Distractions, focusing on essential things, simplify

Fahrenheit 451, Ray Bradbury‘s famous story, is much deeper than I suspected. I knew it was about book burning and so I guess I expected it to be about ignorance, fear, and suppression. And it is about that. But the commentary I found regarding our ability and interest to connect with each other was eye opening.

If you have not read it, Fahrenheit 451 is a story about Guy Montag, a “fireman” of the future. In 2022, firemen do not fight fires since all houses are fireproofed. Instead, firemen play the vital role of preserving societal happiness by burning books. How does this work you ask? It eliminates thinking and any danger of becoming dissatisfied with the status quo.

Happiness is maintained through constant and invasive vapid entertainment via wall-to-wall TV screens. Even outside their homes, continual ads and promotions assault their ears. Montag is obliviously immersed in this world until he meets his neighbor. Clarisse is a young girl who seems completely uninterested in the prevailing trends of the day. As he converses with her, he discovers that she seems to know and experience things that he lacks.

Sand in a Sieve

Bradbury was a master storyteller, one of the greatest of the 20th century. I love the imagery he offers through Guy Montag’s memory of his childhood. In a flashback, Montag finds himself at a beach with his family. His cousin, an unpleasant sort, instructed Montag to take handfuls of hot sand and fill a sieve. If he did, he would get a dime.

Valuing things over people is like holding sand

The child version of Montag subsequently spends hours trying to fill the sieve. But “the faster he poured, the faster it sifted through with a hot whispering.” This vignette, indicative of a change occurring in Montag’s character, planted a seedling in my mind as well.

No matter how much we try to fill our days and our time with things, with entertainment, or with distractions, we will find that it leaves us just as empty as before. Just like the sieve and the sand, the insubstantial will not satisfy. There is no replacement for memories, for time, or for effort invested with a person that matters to us.

Distractions vs. Interactions

Montag’s wife Mildred represents the antithesis of his journey. She blissfully spends her days ensconced in her parlor surrounded by three full-wall TV screens (lamenting her lack of a fourth). The TV programs offer an escape from a reality she wouldn’t even recognize. Her virtual life is a continual buffet, which she neither remembers nor bothers to understand.

Mildred is hardly unique in their world as almost everyone Montag knows is similarly distracted. Suicides are frequent. Mildred occasionally takes entire bottles of sleeping tablets because she is so caught up in her entertainment that she can’t remember having eaten any. Through Clarisse, Montag realizes the plight of his family, and the world around him. Montag tries to save his family by conversing with Mildred away from the TV.

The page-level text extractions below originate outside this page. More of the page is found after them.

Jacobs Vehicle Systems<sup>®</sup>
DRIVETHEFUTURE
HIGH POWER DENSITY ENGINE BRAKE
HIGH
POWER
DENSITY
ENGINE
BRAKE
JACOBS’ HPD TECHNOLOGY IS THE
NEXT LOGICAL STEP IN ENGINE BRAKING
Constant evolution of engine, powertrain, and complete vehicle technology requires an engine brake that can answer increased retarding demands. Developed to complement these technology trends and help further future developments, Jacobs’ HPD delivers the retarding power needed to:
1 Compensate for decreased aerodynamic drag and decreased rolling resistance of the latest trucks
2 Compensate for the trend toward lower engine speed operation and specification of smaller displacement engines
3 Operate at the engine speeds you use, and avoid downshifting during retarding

She is resistant and oblivious. She can’t understand why he would wish to talk when they could instead watch her “family” on the TV. The TV has all the interaction they could ever desire. The effort required to engage with another person was far greater than that of simply absorbing the distractions displayed on the screen in front of her.

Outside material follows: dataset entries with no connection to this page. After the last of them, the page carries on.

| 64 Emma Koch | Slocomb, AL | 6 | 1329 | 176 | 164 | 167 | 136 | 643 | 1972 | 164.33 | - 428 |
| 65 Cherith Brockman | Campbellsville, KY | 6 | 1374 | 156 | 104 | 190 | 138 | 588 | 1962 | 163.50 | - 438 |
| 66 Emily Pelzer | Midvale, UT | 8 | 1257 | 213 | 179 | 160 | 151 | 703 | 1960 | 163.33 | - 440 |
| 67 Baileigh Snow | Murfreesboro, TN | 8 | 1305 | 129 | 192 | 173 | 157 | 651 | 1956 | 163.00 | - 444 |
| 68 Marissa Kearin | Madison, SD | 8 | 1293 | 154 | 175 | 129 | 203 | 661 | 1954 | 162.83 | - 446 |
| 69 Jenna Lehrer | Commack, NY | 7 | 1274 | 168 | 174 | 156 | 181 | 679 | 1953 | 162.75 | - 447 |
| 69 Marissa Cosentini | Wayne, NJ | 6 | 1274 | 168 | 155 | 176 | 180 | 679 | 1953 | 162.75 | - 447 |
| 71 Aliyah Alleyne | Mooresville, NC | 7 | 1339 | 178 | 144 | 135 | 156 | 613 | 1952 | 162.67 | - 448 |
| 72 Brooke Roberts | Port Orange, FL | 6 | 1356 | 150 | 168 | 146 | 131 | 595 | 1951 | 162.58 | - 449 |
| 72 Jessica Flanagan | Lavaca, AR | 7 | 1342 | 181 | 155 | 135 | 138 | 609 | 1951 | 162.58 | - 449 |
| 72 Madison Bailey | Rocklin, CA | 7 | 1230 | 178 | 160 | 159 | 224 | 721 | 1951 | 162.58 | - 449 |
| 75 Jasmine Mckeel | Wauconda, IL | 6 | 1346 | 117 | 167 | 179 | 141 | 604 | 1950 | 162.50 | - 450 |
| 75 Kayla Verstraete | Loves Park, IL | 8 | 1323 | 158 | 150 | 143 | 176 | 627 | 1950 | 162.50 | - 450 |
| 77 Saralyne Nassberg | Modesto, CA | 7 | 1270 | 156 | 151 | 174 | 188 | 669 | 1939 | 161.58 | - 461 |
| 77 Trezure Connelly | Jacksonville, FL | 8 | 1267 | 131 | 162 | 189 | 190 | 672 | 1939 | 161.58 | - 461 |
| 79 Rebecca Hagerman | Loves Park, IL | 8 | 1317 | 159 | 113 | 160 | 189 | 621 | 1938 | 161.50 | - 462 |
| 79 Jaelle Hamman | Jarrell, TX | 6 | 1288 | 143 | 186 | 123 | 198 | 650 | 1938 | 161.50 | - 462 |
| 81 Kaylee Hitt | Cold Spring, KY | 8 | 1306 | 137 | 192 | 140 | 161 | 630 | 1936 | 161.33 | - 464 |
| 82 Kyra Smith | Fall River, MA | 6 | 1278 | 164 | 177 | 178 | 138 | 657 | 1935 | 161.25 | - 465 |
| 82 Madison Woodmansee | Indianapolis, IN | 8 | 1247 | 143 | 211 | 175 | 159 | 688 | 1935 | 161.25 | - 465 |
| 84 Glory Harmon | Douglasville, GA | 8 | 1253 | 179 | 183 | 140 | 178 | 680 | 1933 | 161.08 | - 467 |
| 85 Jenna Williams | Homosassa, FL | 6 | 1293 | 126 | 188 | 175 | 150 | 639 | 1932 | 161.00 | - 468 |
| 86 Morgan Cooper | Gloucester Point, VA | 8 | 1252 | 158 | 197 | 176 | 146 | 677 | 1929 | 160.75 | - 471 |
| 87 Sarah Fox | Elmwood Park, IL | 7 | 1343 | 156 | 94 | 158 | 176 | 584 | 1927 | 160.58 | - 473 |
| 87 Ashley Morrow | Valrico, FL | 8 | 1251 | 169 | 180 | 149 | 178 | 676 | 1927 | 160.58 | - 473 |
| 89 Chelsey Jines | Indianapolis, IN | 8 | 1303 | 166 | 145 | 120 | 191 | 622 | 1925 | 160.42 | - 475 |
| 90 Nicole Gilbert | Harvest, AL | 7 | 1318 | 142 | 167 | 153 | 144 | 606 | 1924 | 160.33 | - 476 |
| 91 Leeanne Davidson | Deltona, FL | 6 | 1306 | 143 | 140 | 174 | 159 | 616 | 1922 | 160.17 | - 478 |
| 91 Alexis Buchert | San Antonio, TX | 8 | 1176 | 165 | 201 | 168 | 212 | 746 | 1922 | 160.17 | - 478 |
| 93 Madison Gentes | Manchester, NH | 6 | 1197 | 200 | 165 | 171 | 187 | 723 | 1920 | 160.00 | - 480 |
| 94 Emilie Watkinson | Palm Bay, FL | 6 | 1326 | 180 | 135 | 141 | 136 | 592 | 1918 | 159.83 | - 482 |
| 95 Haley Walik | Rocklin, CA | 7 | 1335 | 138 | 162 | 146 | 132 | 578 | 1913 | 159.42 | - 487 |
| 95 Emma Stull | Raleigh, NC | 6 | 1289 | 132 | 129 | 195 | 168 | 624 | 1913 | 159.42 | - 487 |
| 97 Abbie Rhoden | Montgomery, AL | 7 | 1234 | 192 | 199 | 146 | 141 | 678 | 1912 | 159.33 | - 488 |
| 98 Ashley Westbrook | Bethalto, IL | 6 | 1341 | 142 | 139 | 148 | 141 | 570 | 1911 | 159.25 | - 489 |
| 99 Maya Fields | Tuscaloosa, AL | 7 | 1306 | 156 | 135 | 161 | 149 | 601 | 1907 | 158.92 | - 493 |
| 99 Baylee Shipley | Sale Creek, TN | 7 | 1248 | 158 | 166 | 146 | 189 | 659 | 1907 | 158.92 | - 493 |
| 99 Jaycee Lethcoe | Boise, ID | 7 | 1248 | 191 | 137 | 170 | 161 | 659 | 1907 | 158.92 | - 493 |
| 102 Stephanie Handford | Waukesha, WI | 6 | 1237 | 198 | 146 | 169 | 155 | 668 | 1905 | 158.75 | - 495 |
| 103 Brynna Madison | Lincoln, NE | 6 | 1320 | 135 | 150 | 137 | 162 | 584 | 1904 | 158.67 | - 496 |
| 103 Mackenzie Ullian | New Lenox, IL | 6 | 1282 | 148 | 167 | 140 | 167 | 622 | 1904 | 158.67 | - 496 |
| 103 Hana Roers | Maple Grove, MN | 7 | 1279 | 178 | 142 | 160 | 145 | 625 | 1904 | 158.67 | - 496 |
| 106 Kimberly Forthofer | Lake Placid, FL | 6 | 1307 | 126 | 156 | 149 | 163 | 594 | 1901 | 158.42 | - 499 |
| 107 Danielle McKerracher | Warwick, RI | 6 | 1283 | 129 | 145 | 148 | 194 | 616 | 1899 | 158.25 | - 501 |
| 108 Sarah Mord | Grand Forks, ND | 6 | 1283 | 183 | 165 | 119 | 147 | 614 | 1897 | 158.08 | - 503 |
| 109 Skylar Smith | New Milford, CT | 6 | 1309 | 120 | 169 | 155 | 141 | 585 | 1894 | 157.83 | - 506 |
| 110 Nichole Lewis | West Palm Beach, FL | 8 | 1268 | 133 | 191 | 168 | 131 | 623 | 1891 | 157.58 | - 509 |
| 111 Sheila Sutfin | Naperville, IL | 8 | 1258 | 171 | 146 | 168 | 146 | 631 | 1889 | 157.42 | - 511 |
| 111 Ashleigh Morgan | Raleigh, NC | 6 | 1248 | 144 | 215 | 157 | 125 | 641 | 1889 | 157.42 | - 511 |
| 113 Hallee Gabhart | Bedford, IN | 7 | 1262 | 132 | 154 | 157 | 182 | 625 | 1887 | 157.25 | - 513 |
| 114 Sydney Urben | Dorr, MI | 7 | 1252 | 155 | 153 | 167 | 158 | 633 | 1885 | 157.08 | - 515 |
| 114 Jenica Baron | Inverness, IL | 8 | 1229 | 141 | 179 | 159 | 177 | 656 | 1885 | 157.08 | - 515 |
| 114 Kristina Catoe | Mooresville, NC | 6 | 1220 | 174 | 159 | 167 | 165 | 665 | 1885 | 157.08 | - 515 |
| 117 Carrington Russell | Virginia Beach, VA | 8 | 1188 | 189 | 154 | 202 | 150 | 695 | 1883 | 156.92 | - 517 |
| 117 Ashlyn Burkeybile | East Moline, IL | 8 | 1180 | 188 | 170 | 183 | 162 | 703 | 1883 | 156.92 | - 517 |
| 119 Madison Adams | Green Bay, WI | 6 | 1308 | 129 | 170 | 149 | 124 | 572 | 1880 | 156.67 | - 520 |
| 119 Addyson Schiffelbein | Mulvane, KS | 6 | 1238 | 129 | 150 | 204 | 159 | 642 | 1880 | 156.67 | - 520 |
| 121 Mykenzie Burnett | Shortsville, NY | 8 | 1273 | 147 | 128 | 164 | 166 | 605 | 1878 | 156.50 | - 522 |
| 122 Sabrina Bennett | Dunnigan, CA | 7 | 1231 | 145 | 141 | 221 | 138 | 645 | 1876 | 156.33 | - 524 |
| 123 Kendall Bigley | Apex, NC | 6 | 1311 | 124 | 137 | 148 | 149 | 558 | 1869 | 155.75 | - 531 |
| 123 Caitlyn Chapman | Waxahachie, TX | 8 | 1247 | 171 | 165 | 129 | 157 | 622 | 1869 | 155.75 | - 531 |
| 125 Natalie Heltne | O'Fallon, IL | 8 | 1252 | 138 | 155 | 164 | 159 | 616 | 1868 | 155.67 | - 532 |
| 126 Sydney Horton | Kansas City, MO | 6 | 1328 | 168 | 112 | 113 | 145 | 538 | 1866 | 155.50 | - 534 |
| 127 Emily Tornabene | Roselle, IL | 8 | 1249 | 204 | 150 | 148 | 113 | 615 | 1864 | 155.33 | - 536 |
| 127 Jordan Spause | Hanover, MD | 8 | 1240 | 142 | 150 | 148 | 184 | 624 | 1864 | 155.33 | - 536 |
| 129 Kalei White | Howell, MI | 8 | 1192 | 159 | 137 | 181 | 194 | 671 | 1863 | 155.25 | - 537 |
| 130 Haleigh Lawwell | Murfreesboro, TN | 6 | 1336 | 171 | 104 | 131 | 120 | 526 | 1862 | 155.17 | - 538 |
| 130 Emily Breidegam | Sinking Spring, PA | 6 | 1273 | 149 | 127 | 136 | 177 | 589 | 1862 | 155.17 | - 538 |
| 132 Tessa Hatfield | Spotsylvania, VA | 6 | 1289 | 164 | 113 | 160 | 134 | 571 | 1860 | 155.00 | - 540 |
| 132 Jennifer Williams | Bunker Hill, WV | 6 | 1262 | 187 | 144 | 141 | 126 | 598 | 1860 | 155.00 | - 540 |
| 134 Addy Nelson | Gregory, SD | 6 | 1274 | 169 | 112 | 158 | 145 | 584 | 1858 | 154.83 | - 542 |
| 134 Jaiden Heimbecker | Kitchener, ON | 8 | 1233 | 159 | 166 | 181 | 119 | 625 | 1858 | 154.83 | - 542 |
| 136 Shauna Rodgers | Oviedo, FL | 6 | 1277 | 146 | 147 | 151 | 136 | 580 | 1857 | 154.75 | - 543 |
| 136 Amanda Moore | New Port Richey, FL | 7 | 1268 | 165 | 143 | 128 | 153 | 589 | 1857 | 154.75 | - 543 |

Bradbury wrote the book in 1951, but I see firsthand what he wrote about then. At times, my children will be together in a room, each with a Kindle in front of their face not acknowledging anyone else’s presence. At extended family meals that we hold once a week, we (I’m included) will at times all be engaged with our iPhones while sitting in the same room.

There is so much more to life than the next game, the next episode, or the next movie. No one can find real lasting happiness in a screen or a game. There is a time and a place for such things in life of course. Bradbury even ends the book with this quote from Ecclesiastes “to everything there is a season.” But a happy life needs much more than a series of virtual moments can provide.

What Matters Most

When the end of my life arrives, if I get the chance to reflect, I am convinced that I will treasure the time I spent with my loved ones more than anything else. I doubt I will remember the plot to any movies I watched, or wonder what would have happened with the cliffhanger in that one TV episode. I don’t think I’ll wish I had leveled up just a little higher in a video game.

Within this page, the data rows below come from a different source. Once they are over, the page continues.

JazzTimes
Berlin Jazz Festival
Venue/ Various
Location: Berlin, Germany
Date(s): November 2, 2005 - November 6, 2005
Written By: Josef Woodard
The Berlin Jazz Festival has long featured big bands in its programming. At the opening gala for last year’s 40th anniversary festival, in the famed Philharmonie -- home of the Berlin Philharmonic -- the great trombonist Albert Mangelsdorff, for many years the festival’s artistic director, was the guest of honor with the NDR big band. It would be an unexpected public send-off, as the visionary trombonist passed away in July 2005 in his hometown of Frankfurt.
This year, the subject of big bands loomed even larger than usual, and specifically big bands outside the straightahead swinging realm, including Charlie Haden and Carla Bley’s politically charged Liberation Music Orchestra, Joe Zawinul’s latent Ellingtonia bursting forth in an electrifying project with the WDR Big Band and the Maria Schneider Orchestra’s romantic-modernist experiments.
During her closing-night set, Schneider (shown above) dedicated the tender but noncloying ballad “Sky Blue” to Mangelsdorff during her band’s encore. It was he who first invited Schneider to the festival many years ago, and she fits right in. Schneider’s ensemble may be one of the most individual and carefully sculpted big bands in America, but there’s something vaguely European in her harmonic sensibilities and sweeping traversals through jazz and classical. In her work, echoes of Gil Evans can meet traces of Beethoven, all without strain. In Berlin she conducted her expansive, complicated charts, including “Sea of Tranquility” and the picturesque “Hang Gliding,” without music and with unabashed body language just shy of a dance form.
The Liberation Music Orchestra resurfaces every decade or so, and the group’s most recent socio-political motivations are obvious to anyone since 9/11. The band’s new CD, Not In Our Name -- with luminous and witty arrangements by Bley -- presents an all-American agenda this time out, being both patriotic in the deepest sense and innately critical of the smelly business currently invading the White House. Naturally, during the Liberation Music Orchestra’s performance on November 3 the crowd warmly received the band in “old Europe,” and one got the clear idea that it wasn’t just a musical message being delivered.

What I do think is that I’ll hope my children had memories of me being a loving father, my wife remembering a loving husband. I think I’ll wish to have spent time with friends in laughter and conversation. Most of all, I think I will be happy if I have spent my days doing things that filled me with joy, rather than just filled my time.

Classic authors, regardless of their epoch, seem to understand universal and lasting truths. Perhaps the issues humans face have just always been the same. Jane Eyre is one of my literary heroes, Charlotte Brontë a wonderful author and wise beyond her technological years. A quote I have loved since the moment I read it is this:

Literary quotes, Jane Eyre, Happiness, Charlotte Brontë

There is no happiness like that of being loved by your fellow creatures, and feeling that your presence is an addition to their comfort.

Charlotte Brontë, Jane Eyre

For me, reading Fahrenheit 451 inspired me to look a little closer at where I spend my time. I hope to devote more of it to interactions rather than distractions.